У нас с сестрами таких разговоров не бывает. На самом деле мы почти не разговариваем. Я им не очень нравлюсь. И я не очень хорошо их знаю. Мы семья, но не друзья. Я готов умереть за них, но никогда не обращусь к ним за помощью.
Я ставлю свой бокал на приставной столик. — Ты сказала, что хочешь поговорить. Так говори.
Елена сжимает кулаки на коленях. — Мы слышали, что случилось с Клео и ее отцом. Мы слышали, что Неро больше нет.
— Верно, он ушёл.
Фаби сглотнула: — Когда ты говоришь "ушел", ты имеешь в виду...
— Ушел.
В комнате воцаряется ошеломленная тишина. Мои сестры знали Неро большую часть своей жизни, но они не были с ним близки. И все же Фаби начинает плакать. Елена ругается и поворачивается, чтобы утешить ее. Я смотрю, как они обнимаются, Фаби прижимается лицом к плечу Елены.
Должно быть, приятно, когда кто-то обнимает тебя, когда ты расстроен.
Я встаю. Я не знаю, что с собой делать. Каждое движение кажется неправильным, как будто я актер на сцене, но потерял сценарий.
— Я принесу тебе воды — бормочу я.
Елена бросает на меня взгляд через плечо. — Ей не нужна вода. Садись.
Как будто она хочет, чтобы я стал свидетелем этого. Почему?
— Я не понимаю. Ты не дружила с Неро.
— Черт возьми, Раф. Ну и что? Мы все равно заботились о нем. И Фаби плачет не только по Неро. Она плачет по тебе. Он был твоим лучшим другом, не так ли? Это правда, что ты отдал приказ убить его?
— Да. — Следующая часть дается легко. Она отрепетирована и заучена наизусть. — Я должен был. Это был единственный способ избежать войны с Ферраро.
Фаби отстраняется от Елены и сопит. — Это так ужасно. Как ты себя чувствуешь? С тобой все в порядке?
Как объяснить, что за смесь гнева, печали и сожаления бурлит внутри меня? Я не знаю, как выразить это словами.
— Конечно, с ним все в порядке, — огрызается Елена. — Он не заботится ни о ком, кроме себя. В один прекрасный день он едва не теряет жену. На следующий день он убивает своего консильери. Завтра он казнит какого-нибудь несчастного ублюдка за то, что тот не так на него посмотрел. Для него это все одно и то же, Фаби. Он такой же, каким был наш отец.
— Прекрати, — умоляет Фаби. — Ты поступаешь жестоко.
— Жестоко? — требует Елена. — Это не я жестока. Я констатирую факты. Не так ли, Раф?
Я встречаюсь со слезящимся взглядом Фаби, и он задевает меня где-то глубоко. Место, которое я так яростно и долго пытался игнорировать, но, похоже, больше не могу.
Опустившись обратно на диван, я повесил голову. Никогда еще я не чувствовал себя таким одиноким.

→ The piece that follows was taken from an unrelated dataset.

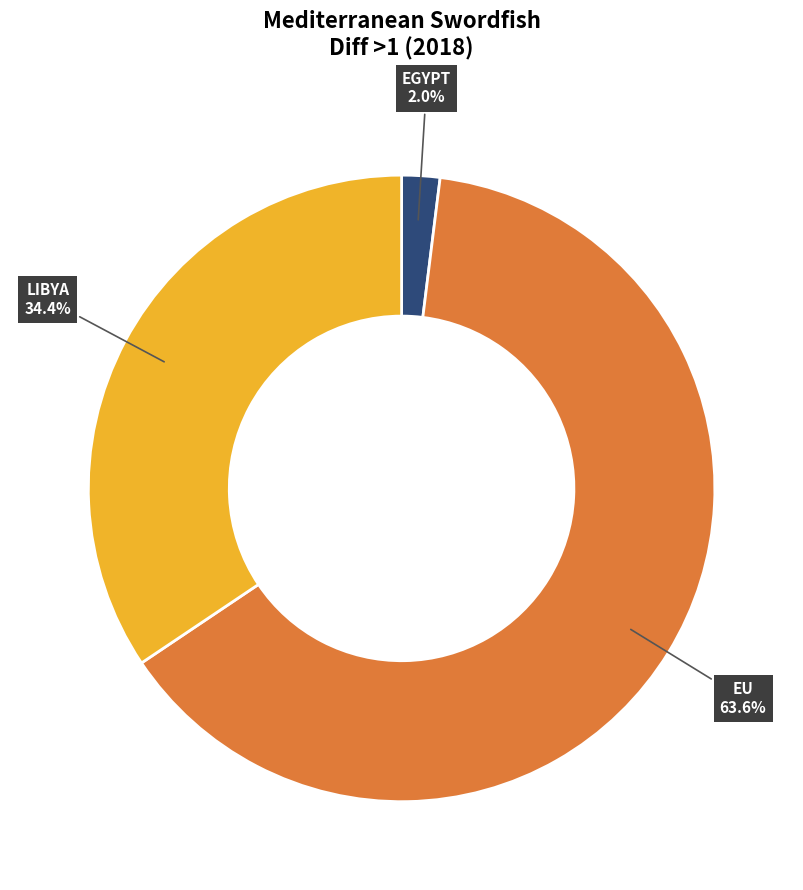

Count the number of slices in the pie.

3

— Клео ушла, — прохрипел я. — Я сказал ей, что хочу развестись.
Трудно говорить, когда горло так сжато.
— Почему? — требует Елена.
Я заставляю себя поднять глаза на сестер. То, что Елена видит в моем выражении лица, заставляет ее усмешку дрогнуть. Ее глаза расширяются. Они такого же голубого оттенка, как и мои.
— Потому что я не могу смириться с тем, что она рядом. Она сделала из меня того, кем я никогда не должен был быть. Она сделала меня слабым.

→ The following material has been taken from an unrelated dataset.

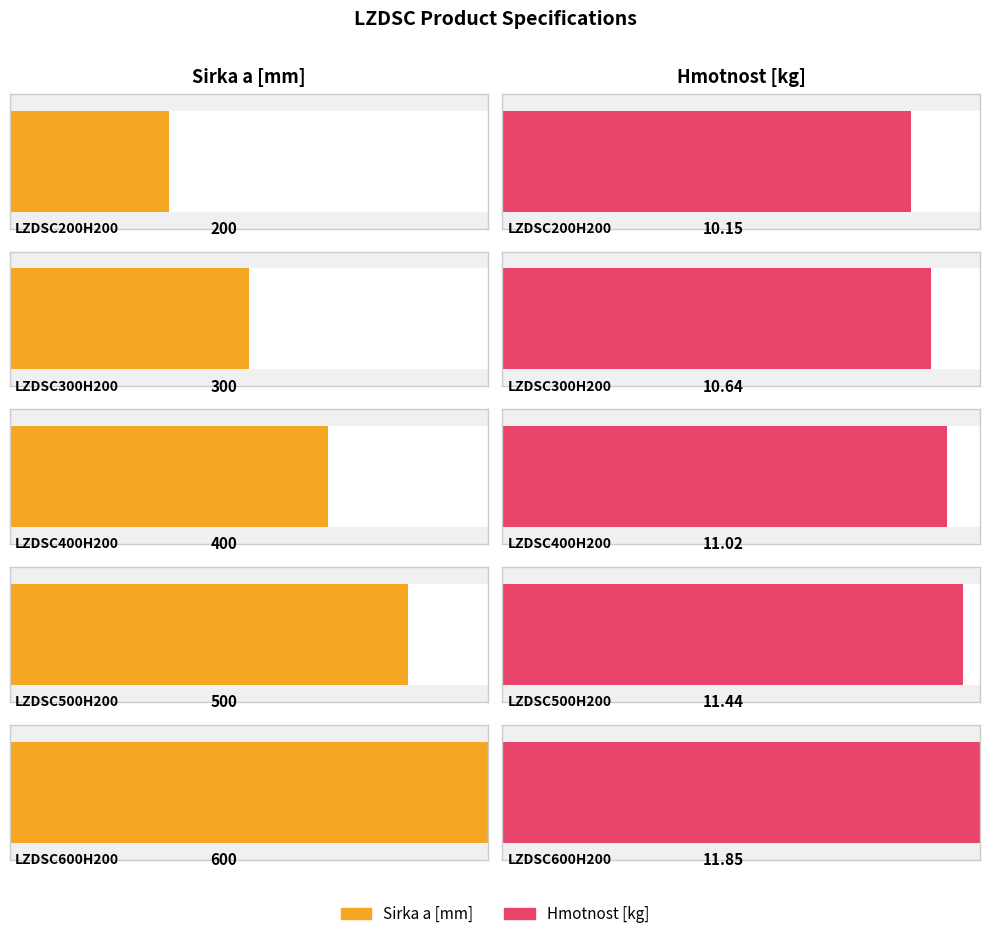

What is the approximate value of Hmotnost [kg] at LZDSC500H200?

11.4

Елена нахмуривает брови. — Как она сделала тебя слабым?
— Она заставила меня чувствовать. А я не умею чувствовать, черт возьми. Меня учили этого не делать.
— Обучили? Кто? — спросила Фаби, ее голос был тихим.
Как они могут быть настолько невежественны?
— Вы думаете, я родился таким? — спрашиваю я. — Кто я, по-твоему?
В глазах Елены разгорается буря. — Если ты просишь жалости, то не получишь ее от меня. Я видела тебя той ночью.
Моя голова начинает раскалываться. — Какой ночью?
— В ту ночь, когда наш отец избил нашу мать, — шипит Елена, и ярость вспыхивает в ее чертах. — Это было за несколько дней до Рождества. Последнее, которое мы провели в доме перед переездом в Хэмптон. Ты был в их спальне, он бил ее, а ты просто стоял и смотрел.
Что за хрень. Она все это время знала?
Елена наклоняется вперед. — С того места, где я находилась, я могла видеть выражение твоего лица. Я видела, что вы ничего не чувствуете. Твое лицо было пустым. Это преследует меня с тех пор. Как ты мог просто стоять там, Раф? Наша собственная мать? Тебе было приятно смотреть на это?